Run a quick smoke check by running the `classifier.py` module directly:

```powershell
& .venv\Scripts\python.exe ticker_classifier\classifier.py
```

If you add tests, run them with your chosen test runner (e.g. `pytest`).

## Release and Versioning

This package is published to PyPI through GitHub Actions:

- Workflow: `.github/workflows/publish.yml`
- Trigger: GitHub Release published
- Publisher: `pypa/gh-action-pypi-publish` using trusted publishing (OIDC)

Release flow:

1. Update version in `pyproject.toml`.
2. Update `ticker_classifier/__init__.py` `__version__` to match.
3. Commit and push.
4. Create a GitHub release with tag `vX.Y.Z` (or `X.Y.Z`).

The publish workflow validates that the release tag version matches `pyproject.toml` before uploading to PyPI.

## Citation ✍️
If you use this project in your research, please cite as follows (adjust
metadata accordingly):

```bibtex
@misc{ticker-classifier,
author  = {Stephan Akkerman},
title   = {ticker-classifier},
year    = {2025},
publisher = {GitHub},
howpublished = {\url{https://github.com/StephanAkkerman/ticker-classifier}}
}
```

## Contributing 🛠

Contributions are welcome. Suggested workflow:

1. Fork the repository and create a feature branch.
2. Run tests and format your changes with `black`.
3. Open a pull request with a clear description of the change.

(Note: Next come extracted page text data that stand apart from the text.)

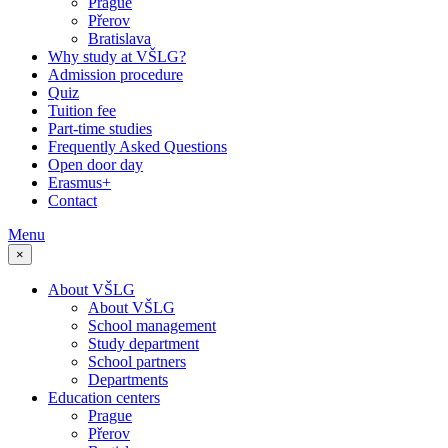
Prague
Přerov
Bratislava
Why study at VŠLG?
Admission procedure
Quiz
Tuition fee
Part-time studies
Frequently Asked Questions
Open door day
Erasmus+
Contact
Menu
×
About VŠLG
About VŠLG
School management
Study department
School partners
Departments
Education centers
Prague
Přerov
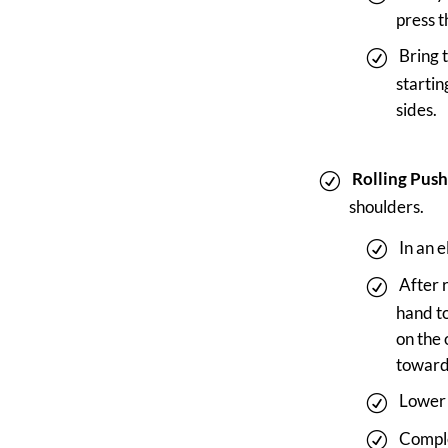
press t
Bring 
startin
sides.
Rolling Push
shoulders.
In an 
After 
hand to
on the 
toward 
Lower 
Comple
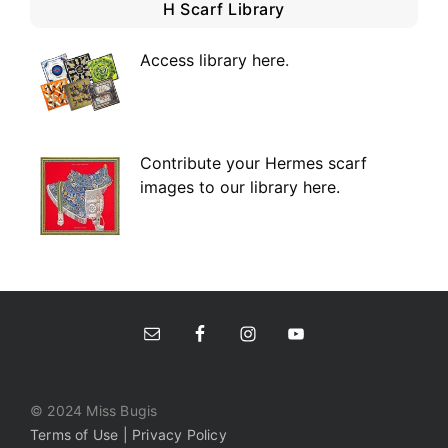
H Scarf Library
Access library here
.
Contribute your Hermes scarf
images to our library here.
© 2024 Miss Bugis
Terms of Use | Privacy Policy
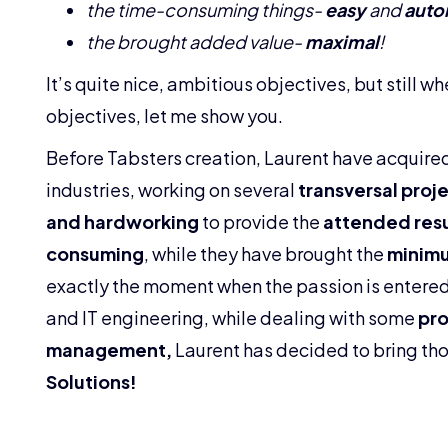
the time-consuming things-
easy
and
auto
the brought added value-
maximal
!
It’s quite nice, ambitious objectives, but still wh
objectives, let me show you.
Before Tabsters creation, Laurent have acquir
industries, working on several
transversal proj
and hardworking
to provide the
attended resu
consuming
, while they have brought the
minimu
exactly the moment when the passion is entered
and IT engineering, while dealing with some
pro
management,
Laurent has decided to bring tho
Solutions!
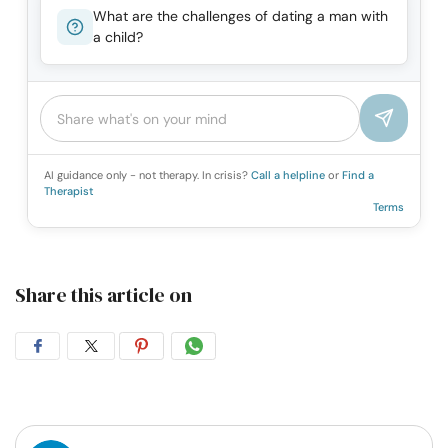
What are the challenges of dating a man with
a child?
AI guidance only - not therapy. In crisis?
Call a helpline
or
Find a
Therapist
Terms
Share this article on
Share
Share
Share
Share
on
on
on
on
Facebook
Twitter
Pintrest
Whatsapp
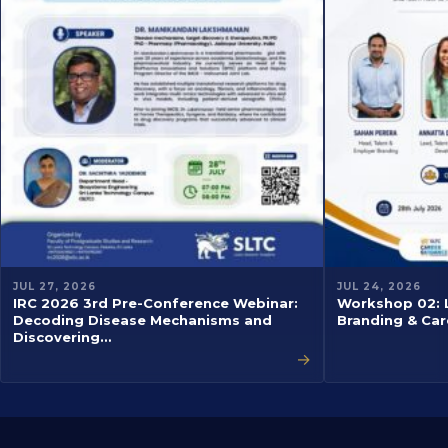
JUL 27, 2026
JUL 24, 2026
IRC 2026 3rd Pre-Conference Webinar:
Workshop 02: L
Decoding Disease Mechanisms and
Branding & Car
Discovering…
→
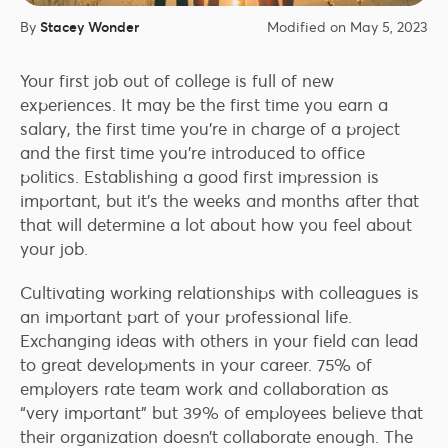
By
Stacey Wonder
Modified on May 5, 2023
Your first job out of college is full of new
experiences. It may be the first time you earn a
salary, the first time you’re in charge of a project
and the first time you’re introduced to office
politics. Establishing a good first impression is
important, but it’s the weeks and months after that
that will determine a lot about how you feel about
your job.
Cultivating working relationships with colleagues is
an important part of your professional life.
Exchanging ideas with others in your field can lead
to great developments in your career. 75% of
employers rate team work and collaboration as
“very important” but 39% of employees believe that
their organization doesn’t collaborate enough. The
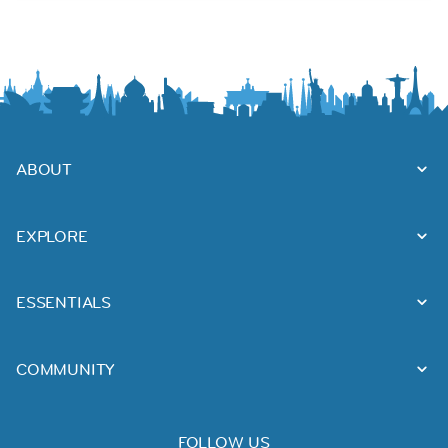
ABOUT
EXPLORE
ESSENTIALS
COMMUNITY
FOLLOW US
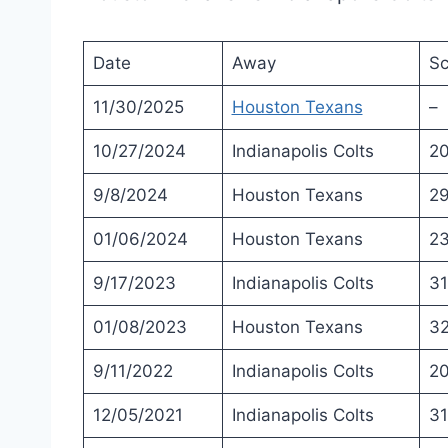
Date
Away
Sc
11/30/2025
Houston Texans
–
10/27/2024
Indianapolis Colts
2
9/8/2024
Houston Texans
2
01/06/2024
Houston Texans
2
9/17/2023
Indianapolis Colts
31
01/08/2023
Houston Texans
3
9/11/2022
Indianapolis Colts
2
12/05/2021
Indianapolis Colts
31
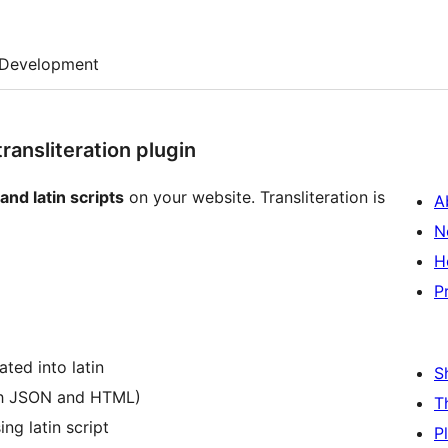
Development
ansliteration plugin
 and latin scripts
on your website. Transliteration is
A
N
H
P
ated into latin
S
both JSON and HTML)
T
ing latin script
P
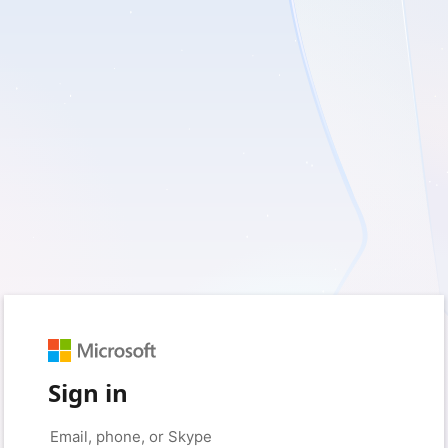
Sign in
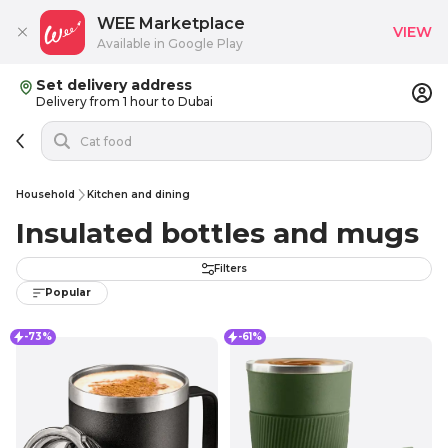
WEE Marketplace
VIEW
Available in Google Play
Set delivery address
Delivery from 1 hour to Dubai
Household
Kitchen and dining
Insulated bottles and mugs
Filters
Popular
-73%
-61%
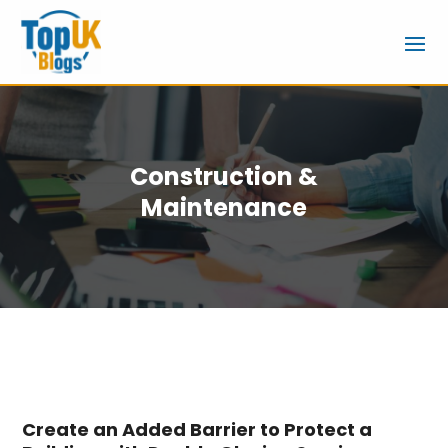
Construction &
Maintenance
Create an Added Barrier to Protect a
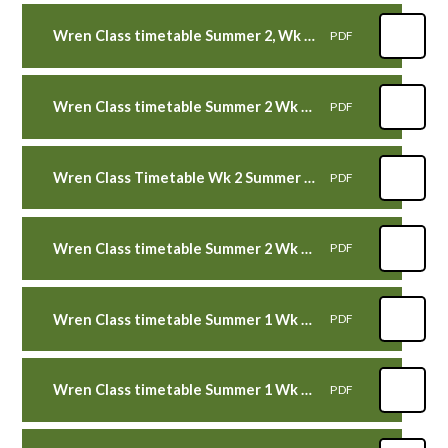
Wren Class timetable Summer 2, Wk 4 beg 26th June 2023
PDF
Wren Class timetable Summer 2 Wk 3 WB 19th June 2023
PDF
Wren Class Timetable Wk 2 Summer 2 Wk beg 12th June 2023
PDF
Wren Class timetable Summer 2 Wk 1 WB 5th June 2023
PDF
Wren Class timetable Summer 1 Wk 6 WB 22nd May 2023
PDF
Wren Class timetable Summer 1 Wk 5 WB 15th May 2023
PDF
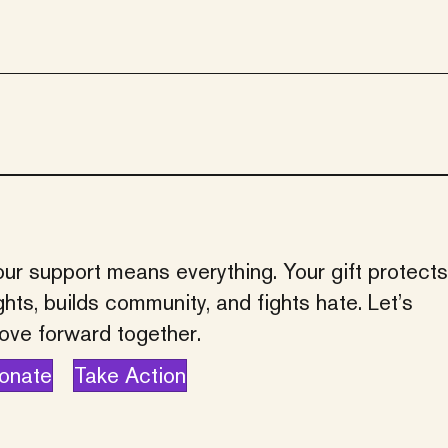
ur support means everything. Your gift protects
ghts, builds community, and fights hate. Let’s
ove forward together.
onate
Take Action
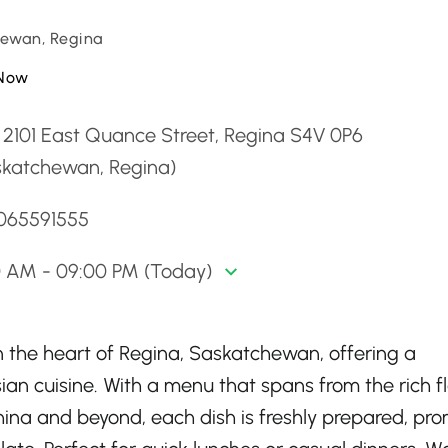
ewan, Regina
Now
 2101 East Quance Street, Regina S4V 0P6
skatchewan, Regina)
3065591555
0 AM - 09:00 PM (Today)
in the heart of Regina, Saskatchewan, offering a
sian cuisine. With a menu that spans from the rich f
 China and beyond, each dish is freshly prepared, pro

Please open issues for feature requests or bugs and include a small
reproducible example when possible.

![https://github.com/StephanAkkerman/ticker-classifier/graphs/contributors](https://contributors-img.firebaseapp.com/image?repo=StephanAkkerman/ticker-classifier)

## License 📜

This project is licensed under the MIT License. See the [LICENSE](LICENSE) file for details.